Being a willing volunteer is not the same as being a wanted volunteer.
Teen life: A volunteer is not always welcome
Over the past year, I have come to realise how difficult it is for young teenagers to do some community service in Dubai. You would imagine that there would be hundreds of people out there in need of help, but it's not as easy as simply walking over to a charity centre and demanding that you be given some work to do. Much as I would like people to believe that I have turned into a good citizen who is deeply concerned about the well-being of my fellow residents, the only reason I started looking for a place to do charitable work at was to fulfill a requirement for the Duke of Edinburgh's Award I'm trying to get.
I mean, I care and all, but I'm not the kind who walks around door to door every Saturday afternoon ringing doorbells and trying to sell biscuits to people I've just woken up from their weekend siestas. After being told by K9, Feline Friends and the Al Noor centre for special needs that I was too young to be a volunteer, I had to resort to desperate methods. "I'll water your garden twice a day," I pleaded with my uncomfortable-looking neighbours. "I'll do odd jobs; fetch your shopping, I'll clean out all that rubbish in your garage, you know, do little things for free, as long as you write me a report and sign your name on it."
Turned out, of course, that the stuff in their garage wasn't rubbish after all but pieces of art their toddler son had been making. Sometimes it feels like it's just me these things happen to. I was curtly notified that the little darling is inclined towards sculpture and, no thanks, they didn't need any help. "I'll pay you to take me on!" I yelled behind their retreating figures, but as Mum languidly told a dejected me later, I shouldn't try to get hired by someone who knows me. Apparently I'm the kind of person who would take out all the petunias and the drip irrigation pipe thingummies as well as trying to weed the garden.
So I ended up adding my name to a long waiting list of volunteers at the school library. There are only so many people at a time, the librarian says, whom she can keep track of at once. Volunteers mean extra work for her instead of lightening her workload. They need to learn the system and then, for fear that they will mess it up, be followed around so they don't try eating the books or indulge in other unexplained activities teenagers are prone to.
Knowing that my chances of getting a place as a volunteer in the school library were slim, I instead started helping out in The Old Library, in the Mall of the Emirates. My first day there was, well, fairly straightforward. I was shown the ropes by some lovely ladies, all very nice, and it seemed easy enough. I began by straightening out the kids' section. This was not an exceptionally Herculean task, but if you have ever had to make sure that about a few thousand books are in alphabetical order, you would know that interesting is not the adjective you would ascribe to the job.

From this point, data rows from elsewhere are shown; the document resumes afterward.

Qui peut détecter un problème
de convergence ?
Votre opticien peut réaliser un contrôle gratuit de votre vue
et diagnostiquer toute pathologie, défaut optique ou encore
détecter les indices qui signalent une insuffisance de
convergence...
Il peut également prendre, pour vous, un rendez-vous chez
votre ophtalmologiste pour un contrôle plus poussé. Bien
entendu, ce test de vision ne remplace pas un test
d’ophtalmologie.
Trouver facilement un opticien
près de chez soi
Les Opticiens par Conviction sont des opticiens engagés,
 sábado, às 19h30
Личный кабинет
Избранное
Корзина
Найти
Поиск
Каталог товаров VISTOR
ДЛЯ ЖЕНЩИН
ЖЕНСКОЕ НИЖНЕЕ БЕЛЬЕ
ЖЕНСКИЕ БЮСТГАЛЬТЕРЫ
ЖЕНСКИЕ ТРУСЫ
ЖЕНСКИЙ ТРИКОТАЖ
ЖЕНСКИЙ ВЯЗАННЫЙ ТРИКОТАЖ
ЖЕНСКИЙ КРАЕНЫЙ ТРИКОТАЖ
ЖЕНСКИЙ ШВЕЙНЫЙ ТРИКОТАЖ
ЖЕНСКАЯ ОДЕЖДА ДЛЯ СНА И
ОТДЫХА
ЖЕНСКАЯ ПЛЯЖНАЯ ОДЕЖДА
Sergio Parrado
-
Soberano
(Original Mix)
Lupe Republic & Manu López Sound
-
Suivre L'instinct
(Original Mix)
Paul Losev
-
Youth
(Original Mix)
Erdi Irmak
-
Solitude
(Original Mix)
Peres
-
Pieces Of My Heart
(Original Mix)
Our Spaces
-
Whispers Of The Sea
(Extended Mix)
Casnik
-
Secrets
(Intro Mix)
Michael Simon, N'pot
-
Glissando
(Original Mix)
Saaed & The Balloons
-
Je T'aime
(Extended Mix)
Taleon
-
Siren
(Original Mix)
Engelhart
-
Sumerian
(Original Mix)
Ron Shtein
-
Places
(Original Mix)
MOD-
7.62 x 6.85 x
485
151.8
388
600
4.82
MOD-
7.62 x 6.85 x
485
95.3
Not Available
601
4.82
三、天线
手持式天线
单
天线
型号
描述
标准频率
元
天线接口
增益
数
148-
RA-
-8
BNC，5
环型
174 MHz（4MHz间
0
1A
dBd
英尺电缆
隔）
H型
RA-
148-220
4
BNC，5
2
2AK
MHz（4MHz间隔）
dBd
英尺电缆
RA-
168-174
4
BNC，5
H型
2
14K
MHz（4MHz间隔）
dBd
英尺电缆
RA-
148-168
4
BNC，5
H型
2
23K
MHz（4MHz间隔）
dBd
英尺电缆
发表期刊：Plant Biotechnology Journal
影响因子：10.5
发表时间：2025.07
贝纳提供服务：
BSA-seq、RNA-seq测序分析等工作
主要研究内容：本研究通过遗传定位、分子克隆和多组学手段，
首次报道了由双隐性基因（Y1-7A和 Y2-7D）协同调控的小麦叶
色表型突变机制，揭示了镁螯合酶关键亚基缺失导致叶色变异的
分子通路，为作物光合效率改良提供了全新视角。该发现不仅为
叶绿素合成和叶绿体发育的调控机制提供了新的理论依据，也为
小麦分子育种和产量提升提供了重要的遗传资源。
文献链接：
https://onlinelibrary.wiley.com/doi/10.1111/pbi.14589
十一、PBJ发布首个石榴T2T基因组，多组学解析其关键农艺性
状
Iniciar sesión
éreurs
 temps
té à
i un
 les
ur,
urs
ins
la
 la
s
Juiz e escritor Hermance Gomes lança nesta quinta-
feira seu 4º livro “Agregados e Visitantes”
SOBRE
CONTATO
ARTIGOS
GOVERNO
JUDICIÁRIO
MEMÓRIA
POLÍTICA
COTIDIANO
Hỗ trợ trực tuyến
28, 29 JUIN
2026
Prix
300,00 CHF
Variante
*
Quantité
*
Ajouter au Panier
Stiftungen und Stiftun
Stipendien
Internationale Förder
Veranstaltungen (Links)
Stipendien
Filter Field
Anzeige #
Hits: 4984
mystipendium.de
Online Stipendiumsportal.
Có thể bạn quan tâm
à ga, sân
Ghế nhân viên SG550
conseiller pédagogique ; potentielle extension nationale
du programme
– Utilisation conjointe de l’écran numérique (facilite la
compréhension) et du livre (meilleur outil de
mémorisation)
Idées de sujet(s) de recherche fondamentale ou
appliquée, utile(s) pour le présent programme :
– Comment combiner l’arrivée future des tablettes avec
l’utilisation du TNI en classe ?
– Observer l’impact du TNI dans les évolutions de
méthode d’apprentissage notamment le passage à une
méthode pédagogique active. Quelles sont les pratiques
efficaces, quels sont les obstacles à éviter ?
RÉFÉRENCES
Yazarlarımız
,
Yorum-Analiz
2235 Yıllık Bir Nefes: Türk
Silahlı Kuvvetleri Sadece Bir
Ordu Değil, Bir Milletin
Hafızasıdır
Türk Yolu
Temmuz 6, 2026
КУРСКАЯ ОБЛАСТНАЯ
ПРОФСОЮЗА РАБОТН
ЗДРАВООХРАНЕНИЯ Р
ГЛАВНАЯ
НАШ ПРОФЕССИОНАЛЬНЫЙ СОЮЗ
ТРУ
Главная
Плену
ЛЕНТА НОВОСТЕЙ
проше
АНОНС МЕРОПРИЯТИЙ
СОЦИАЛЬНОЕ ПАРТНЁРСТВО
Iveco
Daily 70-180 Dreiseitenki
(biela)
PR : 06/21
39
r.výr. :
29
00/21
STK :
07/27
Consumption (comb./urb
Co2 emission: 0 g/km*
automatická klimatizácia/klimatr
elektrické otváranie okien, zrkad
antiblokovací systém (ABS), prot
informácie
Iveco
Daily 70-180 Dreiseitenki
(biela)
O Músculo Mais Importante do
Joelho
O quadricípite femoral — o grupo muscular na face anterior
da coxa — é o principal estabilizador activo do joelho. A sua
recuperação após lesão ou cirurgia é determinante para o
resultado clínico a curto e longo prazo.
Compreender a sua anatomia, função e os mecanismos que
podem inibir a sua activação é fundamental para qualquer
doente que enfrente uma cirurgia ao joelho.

To make matters worse, my literary tastes are adapted to Peter Rabbit well enough for me to be unable to resist having a quick browse every now and then. I was quietly, I thought, guffawing to myself over an Asterix comic (I was working in the kids' section - it wasn't like I had a choice) when an enquiring head presented itself over my shoulder. "Goscinny," it told me severely, "is on that shelf." I stood there with my mouth hanging open for a few minutes until I realised I was being told to put the book in its rightful place. I momentarily celebrated the fact that I hadn't been caught reading after all and had successfully managed to look like I was wondering where to put the book, until the head continued with a laughing "and no reading on duty". Now I definitely know it is just me.
After finishing my two hours of walking to and fro from the book return stand to various shelves around the library, I made a point of settling down in one of the comfy chairs with a book, and smiling sweetly at other volunteers who were still on duty (I am a member of the library). This sort of thing tends to gives you a warm, fuzzy feeling deep inside. Lavanya Malhotra is a 15-year-old student in Dubai.